**What needs to be done:** Quote every one of the following entries line for line, with no changes.

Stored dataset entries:
---
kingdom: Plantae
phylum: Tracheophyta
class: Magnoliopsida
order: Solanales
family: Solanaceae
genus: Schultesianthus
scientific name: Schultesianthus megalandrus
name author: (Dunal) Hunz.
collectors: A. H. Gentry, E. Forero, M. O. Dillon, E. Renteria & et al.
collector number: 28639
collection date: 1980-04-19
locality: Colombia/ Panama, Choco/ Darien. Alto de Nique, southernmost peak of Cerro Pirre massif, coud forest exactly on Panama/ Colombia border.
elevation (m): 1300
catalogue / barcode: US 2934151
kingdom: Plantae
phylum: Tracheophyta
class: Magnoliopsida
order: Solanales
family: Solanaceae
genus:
---
**Written solution:**
kingdom: Plantae
phylum: Tracheophyta
class: Magnoliopsida
order: Solanales
family: Solanaceae
genus: Schultesianthus
scientific name: Schultesianthus megalandrus
name author: (Dunal) Hunz.
collectors: A. H. Gentry, E. Forero, M. O. Dillon, E. Renteria & et al.
collector number: 28639
collection date: 1980-04-19
locality: Colombia/ Panama, Choco/ Darien. Alto de Nique, southernmost peak of Cerro Pirre massif, coud forest exactly on Panama/ Colombia border.
elevation (m): 1300
catalogue / barcode: US 2934151
kingdom: Plantae
phylum: Tracheophyta
class: Magnoliopsida
order: Solanales
family: Solanaceae
genus:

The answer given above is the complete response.